- Excerpted text
☆ ☆ ☆ ☆ ☆
Development of a molecule-molecule pair potential

Dear all,

I’m trying to develop LAMMPS interface to my new machine learning interatomic potential. The potential is pairwise in nature between molecules. Hence to calculate energy (and forces on atoms) I need to know positions of all atoms in both molecules at an instant (say 4 atoms for H2-H2 pair). The atoms in a molecule are permanently bonded (bond_style) and rigid (fix shake or fix rigid).

Do I understand correctly that bonded atoms are removed from the nearest neighbour list?
If that’s the case is there any way to obtain this information? So, for the i-j loop over all local atoms and their neighbours I need to know what are the positions of the atoms bonded to i and j.

I tried accessing neighbor->bondlist but it contains only local bonds/atoms (I need to know how ghost atoms are bonded as well) apart from that the indexing of atoms does not correspond to neighbour list indices.
☆ ☆ ☆ ☆ ☆
- Data in this exercise
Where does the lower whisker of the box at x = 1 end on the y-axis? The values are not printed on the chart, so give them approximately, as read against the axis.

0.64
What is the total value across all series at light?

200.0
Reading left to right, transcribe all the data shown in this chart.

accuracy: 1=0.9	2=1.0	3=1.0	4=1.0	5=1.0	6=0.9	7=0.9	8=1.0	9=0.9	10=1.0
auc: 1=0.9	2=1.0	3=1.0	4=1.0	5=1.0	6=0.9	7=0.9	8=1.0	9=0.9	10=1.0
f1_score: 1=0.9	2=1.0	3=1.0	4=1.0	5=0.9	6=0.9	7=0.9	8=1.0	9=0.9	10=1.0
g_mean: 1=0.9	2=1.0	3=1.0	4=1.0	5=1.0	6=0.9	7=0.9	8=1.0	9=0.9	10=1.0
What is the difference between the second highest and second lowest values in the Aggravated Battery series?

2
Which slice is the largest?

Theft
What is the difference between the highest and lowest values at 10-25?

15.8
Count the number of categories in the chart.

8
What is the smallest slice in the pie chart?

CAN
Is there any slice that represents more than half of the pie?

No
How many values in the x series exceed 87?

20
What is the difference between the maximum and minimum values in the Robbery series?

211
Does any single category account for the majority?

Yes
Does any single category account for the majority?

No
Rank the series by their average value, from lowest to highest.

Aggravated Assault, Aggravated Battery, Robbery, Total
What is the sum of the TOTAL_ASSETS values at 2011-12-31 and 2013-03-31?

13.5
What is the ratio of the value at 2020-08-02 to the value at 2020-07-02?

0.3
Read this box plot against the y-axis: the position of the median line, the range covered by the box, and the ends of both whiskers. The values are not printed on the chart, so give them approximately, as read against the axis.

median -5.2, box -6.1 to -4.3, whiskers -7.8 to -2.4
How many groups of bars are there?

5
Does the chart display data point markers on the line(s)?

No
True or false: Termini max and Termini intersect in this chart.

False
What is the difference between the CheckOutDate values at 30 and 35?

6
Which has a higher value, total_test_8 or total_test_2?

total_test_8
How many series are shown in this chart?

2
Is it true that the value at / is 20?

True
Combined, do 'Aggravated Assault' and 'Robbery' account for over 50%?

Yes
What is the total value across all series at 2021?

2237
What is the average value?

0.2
☆ ☆ ☆ ☆ ☆
- To-do item A
Reproduce the rows word for word, starting at the first row and ending with the line that contains "Count the number of categories in the chart.", including both of those lines.
- To-do item B
Continue the forum post about developing a molecule-molecule pair potential in LAMMPS, starting after its last sentence.

- Result A
Where does the lower whisker of the box at x = 1 end on the y-axis? The values are not printed on the chart, so give them approximately, as read against the axis.

0.64
What is the total value across all series at light?

200.0
Reading left to right, transcribe all the data shown in this chart.

accuracy: 1=0.9	2=1.0	3=1.0	4=1.0	5=1.0	6=0.9	7=0.9	8=1.0	9=0.9	10=1.0
auc: 1=0.9	2=1.0	3=1.0	4=1.0	5=1.0	6=0.9	7=0.9	8=1.0	9=0.9	10=1.0
f1_score: 1=0.9	2=1.0	3=1.0	4=1.0	5=0.9	6=0.9	7=0.9	8=1.0	9=0.9	10=1.0
g_mean: 1=0.9	2=1.0	3=1.0	4=1.0	5=1.0	6=0.9	7=0.9	8=1.0	9=0.9	10=1.0
What is the difference between the second highest and second lowest values in the Aggravated Battery series?

2
Which slice is the largest?

Theft
What is the difference between the highest and lowest values at 10-25?

15.8
Count the number of categories in the chart.

- Result B
That depends primarily on the “special bonds” settings which can be adjusted with the special_bonds command — LAMMPS documentation
The default setting is lj/coul 0.0 0.0 0.0, i.e. all 1-2, 1-3, and 1-4 pairs in the bond-topology are ignored in the pair-wise neighbor list. And unless you are running in combination of with a kspace style, those pairs are indeed removed. If the values are set to 1.0 instead, the pairs are included. If the values are neither (exactly) 0.0 nor (exactly) 1.0, the pairs are included, but for every “j” atom of an i,j pair in the neighbor list of atom “i” the uppermost 3 bits are used to encode whether it is an 1-2, 1-3, or 1-4 pair. You can see how this this is applied, e.g. in pair style lj/cut when you look at the use of the sbmask() inline function and the NEIGHMASK constant.

The reason for this is that this massively simplifies the computation of the bond (and angle, dihedral) force constants, as they can attributed in an additive fashion to just the interaction of the corresponding bonded pair or triple, or quad of atoms. If the pairwise interactions are not removed, then the computation of the, e.g. force constant of the bond (usually derived from a harmonic analysis of vibrational spectra) would have to have the contribution of the non-bonded interaction between the pair of atoms removed to avoid double counting. If your potential does not account for that, you will have a serious design flaw (or a massive parameterization problem).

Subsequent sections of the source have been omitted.